As a parent you have 4 or 5 years, on average, before you’ll be asked this question. Age 4 or 5 is the typical age when children begin to wonder about things that give them a context for their human experience.
They want to understand more and more how the world works. Your chlid’s question is completely in keeping with her developmental progress, no less than asking the answer to 3×4 or how cats stay clean.
Often we may think our child is not ready for certain topics. Recently a Mum on Facebook shared that her 4 (almost 5) year old daughter had asked her how you get a baby. In order to protect her innocence, the Mum said that you talk nicely to Mother Nature.
Protecting my children’s innocence is about protecting them from the external world until their natural progression in independence leads them into a growing awareness of life.
When a question rises up from within them, even if it’s inspired by external events, then I want to honour that. I trust their unique process of childhood.
When a child asks you a question about something then they are ready for the answer.
Saying Yes to our children doesn’t mean we have to take away the magic of childhood. The difference between asking where babies come from and asking about fairies and Santa is that fairies and Santa are magical realities and where babies come from is factual reality.

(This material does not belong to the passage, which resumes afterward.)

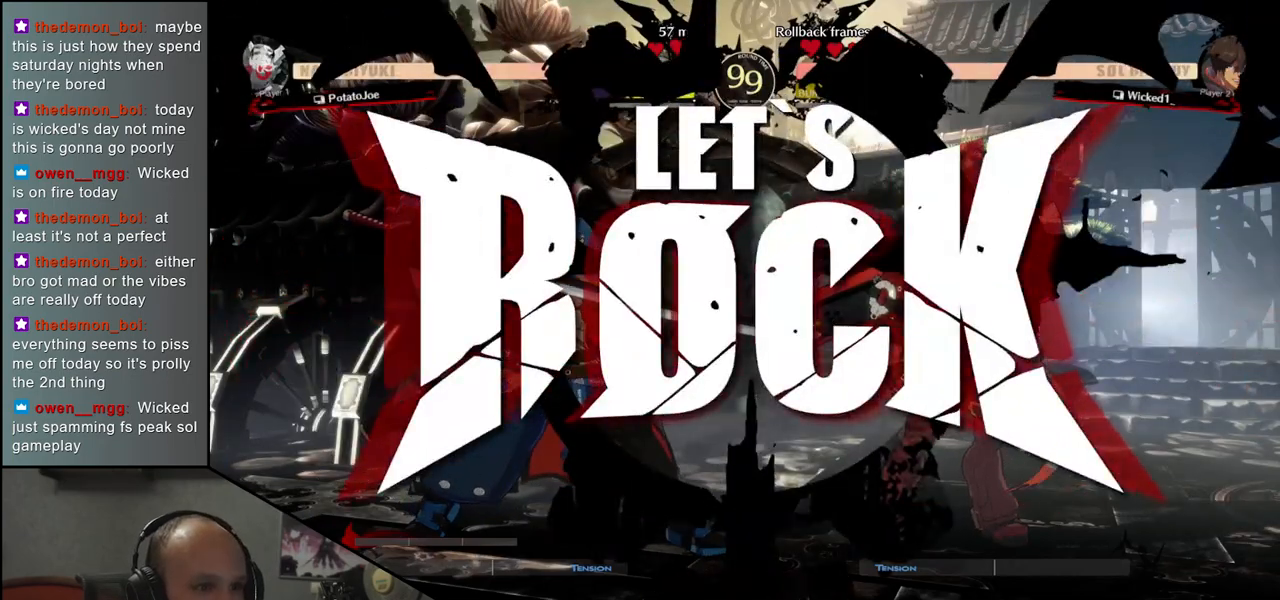
{"dt_ms": 500, "buttons": ["SQUARE"], "left_stick": "right", "events": [[83, "left_stick", "right"], [133, "SQUARE", "down"]]}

My boys (now 9 and 11) love Santa and the Tooth Fairy. I don’t know whether they know the truth or not (I suspect they do) but they love to be in that magical reality. Whenever they ask me for the truth I reply with, “What do you think?” and we then go on a magical conversation based on their response.
With factual reality, your child trusts that you are the right place to go to ask these questions. The answer won’t affect his innocence because there is nothing that could take it away if shared appropriately – honest, clear and concise, using words that are familiar.
When I was 4 I asked my Dad how babies were made. He used the words that were familiar with me and said, “The Daddy puts his willy in the Mummy’s winkle and plants a seed. That seed joins with the Mummy’s egg and it grows into a baby”. I remember it so clearly to this day because it made sense to me and it met me exactly where I was at.
I have raised my boys talking about males having a penis and females having a vagina (although now we talk about the clitoris too – pretty important I think for boys to know about the clitoris!!!).
I have always answered their questions with honesty and in an age appropriate way.
1. They come to me because they trust me. I want to honour that and respond with honesty. I don’t want them to ever wonder why I wasn’t honest and for them to then consider going elsewhere to find out answers to things they’re not sure about, especially when it comes to the important stuff.
2. By being honest I reinforce that is safe to talk to me. It doesn’t matter how small or big the topic is, I choose to be a safe place for them to discuss the things that are important to them and they are thinking about. One day those things might be underage sex, drugs, bullying etc.
3. I trust the process of childhood and it hasn’t yet failed me or the many others who advocate doing the same. When a child is ready they are ready. I don’t want to get in the way of that process, either by delaying it or rushing it. This can sometimes be one of the hardest elements of parenting because it goes against so many of the messages from society and the other voices around us. But children know what they need and when they need it in relation to their unique development path.
When your child asks you where babies come from, take a breath and say, “What a wonderful question!”. Then go ahead and tell them the truth using words that will make sense to them. This might be the first of many important questions that your child will ask you – start as you mean to go on.